• [Instructions to follow]:
Start at the first line of the listing below. Write out each line exactly, stopping after the one that contains "Трансформаторы розжига".

• [Data for this exercise]:
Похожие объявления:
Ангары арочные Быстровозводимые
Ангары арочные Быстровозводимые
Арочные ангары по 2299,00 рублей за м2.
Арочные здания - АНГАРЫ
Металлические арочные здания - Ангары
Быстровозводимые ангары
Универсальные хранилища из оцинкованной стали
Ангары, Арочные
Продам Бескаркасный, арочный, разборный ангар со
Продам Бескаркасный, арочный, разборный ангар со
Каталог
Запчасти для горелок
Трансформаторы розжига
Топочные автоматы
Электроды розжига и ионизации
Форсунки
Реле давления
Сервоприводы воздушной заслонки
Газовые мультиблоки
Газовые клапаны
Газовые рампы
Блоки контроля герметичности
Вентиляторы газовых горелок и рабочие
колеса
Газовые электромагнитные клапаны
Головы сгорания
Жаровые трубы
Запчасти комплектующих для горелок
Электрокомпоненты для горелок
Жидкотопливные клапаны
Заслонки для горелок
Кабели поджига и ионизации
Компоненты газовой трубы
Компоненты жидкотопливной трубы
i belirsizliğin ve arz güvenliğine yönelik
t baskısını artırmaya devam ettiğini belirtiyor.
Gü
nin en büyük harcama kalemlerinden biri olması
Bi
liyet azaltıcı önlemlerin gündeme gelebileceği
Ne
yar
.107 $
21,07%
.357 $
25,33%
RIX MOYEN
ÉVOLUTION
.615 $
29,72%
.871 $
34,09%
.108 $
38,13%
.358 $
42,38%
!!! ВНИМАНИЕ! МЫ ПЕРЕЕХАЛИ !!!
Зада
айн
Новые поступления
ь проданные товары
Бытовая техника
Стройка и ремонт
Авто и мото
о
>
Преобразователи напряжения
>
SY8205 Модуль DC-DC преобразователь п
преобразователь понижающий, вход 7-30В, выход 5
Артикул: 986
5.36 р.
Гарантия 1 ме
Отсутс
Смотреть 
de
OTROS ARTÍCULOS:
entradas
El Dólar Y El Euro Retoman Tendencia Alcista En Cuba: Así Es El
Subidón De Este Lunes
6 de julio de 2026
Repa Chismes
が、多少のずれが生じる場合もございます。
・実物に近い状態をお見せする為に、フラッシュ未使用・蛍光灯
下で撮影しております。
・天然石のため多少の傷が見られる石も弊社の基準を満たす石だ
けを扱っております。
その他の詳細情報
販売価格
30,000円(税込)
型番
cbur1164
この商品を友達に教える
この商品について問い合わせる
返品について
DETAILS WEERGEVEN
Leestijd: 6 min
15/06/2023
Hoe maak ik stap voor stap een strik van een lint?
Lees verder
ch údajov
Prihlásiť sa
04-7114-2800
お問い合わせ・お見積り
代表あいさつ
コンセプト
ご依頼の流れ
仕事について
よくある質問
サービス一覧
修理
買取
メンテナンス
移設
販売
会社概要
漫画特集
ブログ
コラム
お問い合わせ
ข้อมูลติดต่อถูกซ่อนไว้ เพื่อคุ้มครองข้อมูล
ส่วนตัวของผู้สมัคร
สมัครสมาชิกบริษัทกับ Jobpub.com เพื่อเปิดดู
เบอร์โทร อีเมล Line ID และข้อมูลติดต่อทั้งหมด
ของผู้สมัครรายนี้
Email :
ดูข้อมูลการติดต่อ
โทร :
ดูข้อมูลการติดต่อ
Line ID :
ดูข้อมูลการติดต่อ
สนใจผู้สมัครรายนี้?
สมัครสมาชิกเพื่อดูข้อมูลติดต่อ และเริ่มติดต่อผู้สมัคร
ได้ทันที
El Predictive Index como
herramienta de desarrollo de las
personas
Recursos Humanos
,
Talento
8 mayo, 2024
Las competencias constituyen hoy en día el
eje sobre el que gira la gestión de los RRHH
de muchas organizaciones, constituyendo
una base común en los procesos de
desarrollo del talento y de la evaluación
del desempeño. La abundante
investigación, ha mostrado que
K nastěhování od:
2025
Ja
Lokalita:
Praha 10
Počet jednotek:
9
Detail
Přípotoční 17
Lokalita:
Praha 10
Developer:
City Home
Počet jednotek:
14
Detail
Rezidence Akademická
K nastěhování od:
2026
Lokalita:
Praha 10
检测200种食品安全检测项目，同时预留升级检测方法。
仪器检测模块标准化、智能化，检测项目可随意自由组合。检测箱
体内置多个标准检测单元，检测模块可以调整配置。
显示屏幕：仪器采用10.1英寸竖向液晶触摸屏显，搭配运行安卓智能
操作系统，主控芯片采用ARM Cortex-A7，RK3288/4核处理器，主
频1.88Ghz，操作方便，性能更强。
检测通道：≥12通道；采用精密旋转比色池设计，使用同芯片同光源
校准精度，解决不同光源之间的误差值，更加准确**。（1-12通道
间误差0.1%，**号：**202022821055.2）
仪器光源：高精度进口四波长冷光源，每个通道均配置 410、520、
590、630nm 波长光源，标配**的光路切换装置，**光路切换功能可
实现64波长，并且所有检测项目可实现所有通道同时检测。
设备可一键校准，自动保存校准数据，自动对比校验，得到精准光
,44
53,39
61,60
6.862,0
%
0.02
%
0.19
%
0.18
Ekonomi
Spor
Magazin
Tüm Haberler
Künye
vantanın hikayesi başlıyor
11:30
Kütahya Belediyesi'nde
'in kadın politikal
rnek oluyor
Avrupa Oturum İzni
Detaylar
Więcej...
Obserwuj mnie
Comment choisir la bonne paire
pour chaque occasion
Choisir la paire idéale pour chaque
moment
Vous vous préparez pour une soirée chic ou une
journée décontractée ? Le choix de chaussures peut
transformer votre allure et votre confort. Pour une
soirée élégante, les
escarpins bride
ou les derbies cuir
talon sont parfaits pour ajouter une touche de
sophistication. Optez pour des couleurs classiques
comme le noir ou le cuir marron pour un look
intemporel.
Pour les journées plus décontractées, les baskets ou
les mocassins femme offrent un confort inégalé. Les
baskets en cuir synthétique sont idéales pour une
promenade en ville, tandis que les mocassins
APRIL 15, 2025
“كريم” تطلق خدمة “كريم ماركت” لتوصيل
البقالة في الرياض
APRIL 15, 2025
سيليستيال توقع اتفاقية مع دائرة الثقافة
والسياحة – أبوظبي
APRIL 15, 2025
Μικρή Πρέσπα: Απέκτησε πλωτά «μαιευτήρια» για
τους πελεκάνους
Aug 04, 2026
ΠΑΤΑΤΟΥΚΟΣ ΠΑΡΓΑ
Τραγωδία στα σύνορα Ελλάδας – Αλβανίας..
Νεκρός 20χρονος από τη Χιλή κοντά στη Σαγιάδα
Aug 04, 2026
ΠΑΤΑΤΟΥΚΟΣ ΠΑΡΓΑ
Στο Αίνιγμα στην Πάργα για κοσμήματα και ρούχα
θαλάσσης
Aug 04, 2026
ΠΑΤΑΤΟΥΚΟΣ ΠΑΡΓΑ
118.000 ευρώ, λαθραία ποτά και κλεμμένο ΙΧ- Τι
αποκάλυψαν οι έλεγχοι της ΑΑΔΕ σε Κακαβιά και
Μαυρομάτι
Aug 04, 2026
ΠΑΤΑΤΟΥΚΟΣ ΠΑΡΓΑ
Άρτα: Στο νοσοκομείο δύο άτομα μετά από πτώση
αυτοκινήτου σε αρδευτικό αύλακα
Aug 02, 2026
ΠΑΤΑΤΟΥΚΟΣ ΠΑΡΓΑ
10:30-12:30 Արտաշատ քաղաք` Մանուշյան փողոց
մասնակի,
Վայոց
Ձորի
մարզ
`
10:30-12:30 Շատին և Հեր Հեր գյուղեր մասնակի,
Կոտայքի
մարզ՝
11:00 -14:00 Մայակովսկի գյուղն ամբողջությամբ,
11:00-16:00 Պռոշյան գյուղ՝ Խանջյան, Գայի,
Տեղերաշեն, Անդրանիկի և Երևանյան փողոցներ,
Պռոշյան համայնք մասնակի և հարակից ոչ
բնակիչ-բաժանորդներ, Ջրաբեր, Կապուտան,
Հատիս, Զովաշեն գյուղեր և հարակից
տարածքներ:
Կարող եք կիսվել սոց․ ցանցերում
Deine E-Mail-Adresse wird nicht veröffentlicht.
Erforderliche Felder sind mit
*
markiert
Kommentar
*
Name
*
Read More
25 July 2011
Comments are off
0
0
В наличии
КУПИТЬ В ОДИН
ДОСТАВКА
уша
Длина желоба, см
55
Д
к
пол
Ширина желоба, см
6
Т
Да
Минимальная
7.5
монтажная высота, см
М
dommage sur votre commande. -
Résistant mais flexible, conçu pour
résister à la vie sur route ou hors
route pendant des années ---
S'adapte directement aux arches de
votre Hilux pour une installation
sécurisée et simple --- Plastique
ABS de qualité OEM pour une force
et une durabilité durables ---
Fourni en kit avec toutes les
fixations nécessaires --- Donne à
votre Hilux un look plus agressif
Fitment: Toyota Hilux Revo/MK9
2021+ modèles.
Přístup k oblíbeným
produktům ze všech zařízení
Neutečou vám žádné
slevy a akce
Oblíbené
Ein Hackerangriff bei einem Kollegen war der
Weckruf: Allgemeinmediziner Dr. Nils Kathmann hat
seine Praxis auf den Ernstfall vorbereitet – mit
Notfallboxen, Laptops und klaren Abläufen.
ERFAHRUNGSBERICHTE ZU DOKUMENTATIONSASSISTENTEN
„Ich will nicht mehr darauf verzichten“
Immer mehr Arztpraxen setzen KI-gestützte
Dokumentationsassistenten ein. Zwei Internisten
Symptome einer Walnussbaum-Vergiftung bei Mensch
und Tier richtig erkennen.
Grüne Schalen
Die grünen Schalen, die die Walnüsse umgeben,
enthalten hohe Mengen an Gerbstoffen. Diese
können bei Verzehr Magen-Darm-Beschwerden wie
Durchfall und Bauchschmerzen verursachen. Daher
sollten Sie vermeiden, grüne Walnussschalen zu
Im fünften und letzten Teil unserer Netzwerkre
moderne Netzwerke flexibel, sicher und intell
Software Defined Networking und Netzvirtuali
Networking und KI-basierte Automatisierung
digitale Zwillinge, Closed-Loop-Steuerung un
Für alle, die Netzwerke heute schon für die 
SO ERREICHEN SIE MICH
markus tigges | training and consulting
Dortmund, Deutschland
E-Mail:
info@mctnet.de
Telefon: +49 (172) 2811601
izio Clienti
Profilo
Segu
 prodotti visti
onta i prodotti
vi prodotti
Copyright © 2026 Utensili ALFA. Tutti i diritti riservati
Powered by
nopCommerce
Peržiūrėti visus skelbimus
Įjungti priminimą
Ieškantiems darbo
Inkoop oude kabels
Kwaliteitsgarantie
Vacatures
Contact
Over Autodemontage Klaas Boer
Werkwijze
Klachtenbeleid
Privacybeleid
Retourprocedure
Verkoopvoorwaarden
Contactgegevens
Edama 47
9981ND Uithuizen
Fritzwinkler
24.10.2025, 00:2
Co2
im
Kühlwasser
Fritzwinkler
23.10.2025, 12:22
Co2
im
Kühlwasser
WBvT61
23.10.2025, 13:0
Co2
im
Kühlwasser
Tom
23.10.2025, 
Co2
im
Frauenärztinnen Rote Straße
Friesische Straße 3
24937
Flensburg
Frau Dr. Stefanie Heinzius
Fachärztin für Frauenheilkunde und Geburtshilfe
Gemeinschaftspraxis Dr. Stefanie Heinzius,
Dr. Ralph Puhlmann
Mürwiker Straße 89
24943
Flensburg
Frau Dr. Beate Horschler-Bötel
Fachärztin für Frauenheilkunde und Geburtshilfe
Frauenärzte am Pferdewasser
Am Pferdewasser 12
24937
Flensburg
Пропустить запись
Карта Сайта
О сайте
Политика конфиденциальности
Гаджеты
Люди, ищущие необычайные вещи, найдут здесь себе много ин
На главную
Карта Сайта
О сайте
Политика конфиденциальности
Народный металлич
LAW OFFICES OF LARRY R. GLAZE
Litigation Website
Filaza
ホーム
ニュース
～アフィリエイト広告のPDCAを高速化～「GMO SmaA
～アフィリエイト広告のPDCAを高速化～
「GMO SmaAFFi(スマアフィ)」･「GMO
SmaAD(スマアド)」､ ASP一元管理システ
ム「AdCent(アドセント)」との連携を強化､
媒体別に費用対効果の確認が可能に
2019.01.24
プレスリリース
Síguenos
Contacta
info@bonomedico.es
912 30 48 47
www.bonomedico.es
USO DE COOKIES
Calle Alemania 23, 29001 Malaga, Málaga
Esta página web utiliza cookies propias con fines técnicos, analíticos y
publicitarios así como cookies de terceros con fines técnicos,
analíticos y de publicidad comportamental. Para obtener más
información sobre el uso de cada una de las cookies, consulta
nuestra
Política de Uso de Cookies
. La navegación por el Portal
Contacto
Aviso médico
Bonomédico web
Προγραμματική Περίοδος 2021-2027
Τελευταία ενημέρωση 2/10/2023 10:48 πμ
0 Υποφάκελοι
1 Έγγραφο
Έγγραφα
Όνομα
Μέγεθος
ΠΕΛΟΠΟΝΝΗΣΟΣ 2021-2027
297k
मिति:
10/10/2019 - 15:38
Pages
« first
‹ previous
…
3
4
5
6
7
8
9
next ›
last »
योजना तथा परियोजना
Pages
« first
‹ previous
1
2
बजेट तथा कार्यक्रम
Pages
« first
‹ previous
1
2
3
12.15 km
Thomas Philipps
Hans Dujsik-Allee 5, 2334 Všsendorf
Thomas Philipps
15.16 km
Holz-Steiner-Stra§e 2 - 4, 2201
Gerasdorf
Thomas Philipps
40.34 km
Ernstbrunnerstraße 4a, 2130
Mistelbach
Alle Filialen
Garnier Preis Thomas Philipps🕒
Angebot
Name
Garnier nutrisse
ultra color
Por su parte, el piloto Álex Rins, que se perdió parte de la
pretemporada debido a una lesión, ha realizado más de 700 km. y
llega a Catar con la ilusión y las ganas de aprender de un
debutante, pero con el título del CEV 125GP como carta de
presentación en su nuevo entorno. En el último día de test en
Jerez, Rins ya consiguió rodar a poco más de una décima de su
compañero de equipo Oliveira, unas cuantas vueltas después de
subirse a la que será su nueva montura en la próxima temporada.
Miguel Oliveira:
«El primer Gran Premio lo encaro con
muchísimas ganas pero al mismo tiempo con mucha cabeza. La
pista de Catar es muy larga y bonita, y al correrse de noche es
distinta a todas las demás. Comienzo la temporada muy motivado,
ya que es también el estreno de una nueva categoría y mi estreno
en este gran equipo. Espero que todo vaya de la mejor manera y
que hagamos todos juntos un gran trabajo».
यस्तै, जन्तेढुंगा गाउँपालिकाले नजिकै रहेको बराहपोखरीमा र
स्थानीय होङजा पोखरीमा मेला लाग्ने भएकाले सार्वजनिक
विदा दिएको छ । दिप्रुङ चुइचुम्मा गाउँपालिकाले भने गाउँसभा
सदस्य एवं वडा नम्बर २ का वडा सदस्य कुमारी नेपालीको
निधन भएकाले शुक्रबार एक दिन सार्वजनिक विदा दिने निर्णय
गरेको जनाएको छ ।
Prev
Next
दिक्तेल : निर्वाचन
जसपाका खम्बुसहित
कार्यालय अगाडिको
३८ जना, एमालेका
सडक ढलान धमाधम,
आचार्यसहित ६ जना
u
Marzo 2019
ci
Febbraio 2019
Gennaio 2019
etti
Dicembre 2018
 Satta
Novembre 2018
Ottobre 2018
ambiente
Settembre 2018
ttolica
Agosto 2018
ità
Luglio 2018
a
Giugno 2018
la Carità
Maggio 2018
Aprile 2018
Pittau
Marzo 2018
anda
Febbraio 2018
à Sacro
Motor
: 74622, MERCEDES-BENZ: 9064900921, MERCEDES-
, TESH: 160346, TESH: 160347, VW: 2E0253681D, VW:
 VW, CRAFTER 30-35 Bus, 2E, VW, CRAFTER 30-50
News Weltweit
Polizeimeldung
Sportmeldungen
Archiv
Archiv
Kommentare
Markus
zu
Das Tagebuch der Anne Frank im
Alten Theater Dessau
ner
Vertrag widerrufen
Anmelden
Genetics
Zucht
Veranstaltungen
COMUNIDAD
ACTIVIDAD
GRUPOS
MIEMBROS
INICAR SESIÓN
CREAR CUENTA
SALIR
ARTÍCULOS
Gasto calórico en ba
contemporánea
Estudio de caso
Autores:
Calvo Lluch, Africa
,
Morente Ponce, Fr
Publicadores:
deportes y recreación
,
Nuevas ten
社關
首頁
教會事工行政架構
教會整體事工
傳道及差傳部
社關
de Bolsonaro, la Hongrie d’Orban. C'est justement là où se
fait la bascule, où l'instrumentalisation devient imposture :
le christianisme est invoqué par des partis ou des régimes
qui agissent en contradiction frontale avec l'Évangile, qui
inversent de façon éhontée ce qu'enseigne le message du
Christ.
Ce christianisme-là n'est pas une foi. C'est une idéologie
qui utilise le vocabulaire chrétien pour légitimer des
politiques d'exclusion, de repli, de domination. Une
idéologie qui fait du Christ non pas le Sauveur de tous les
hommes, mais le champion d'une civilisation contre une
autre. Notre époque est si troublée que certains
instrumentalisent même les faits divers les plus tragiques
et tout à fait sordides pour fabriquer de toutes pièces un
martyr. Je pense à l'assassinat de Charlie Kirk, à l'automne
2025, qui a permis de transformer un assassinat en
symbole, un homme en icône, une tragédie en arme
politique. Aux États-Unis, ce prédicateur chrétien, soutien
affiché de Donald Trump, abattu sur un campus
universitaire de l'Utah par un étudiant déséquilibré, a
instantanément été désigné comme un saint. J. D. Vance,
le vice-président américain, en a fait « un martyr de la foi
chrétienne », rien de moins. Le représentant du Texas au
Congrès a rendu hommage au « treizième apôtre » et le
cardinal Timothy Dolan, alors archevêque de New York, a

• [Task output]:
Похожие объявления:
Ангары арочные Быстровозводимые
Ангары арочные Быстровозводимые
Арочные ангары по 2299,00 рублей за м2.
Арочные здания - АНГАРЫ
Металлические арочные здания - Ангары
Быстровозводимые ангары
Универсальные хранилища из оцинкованной стали
Ангары, Арочные
Продам Бескаркасный, арочный, разборный ангар со
Продам Бескаркасный, арочный, разборный ангар со
Каталог
Запчасти для горелок
Трансформаторы розжига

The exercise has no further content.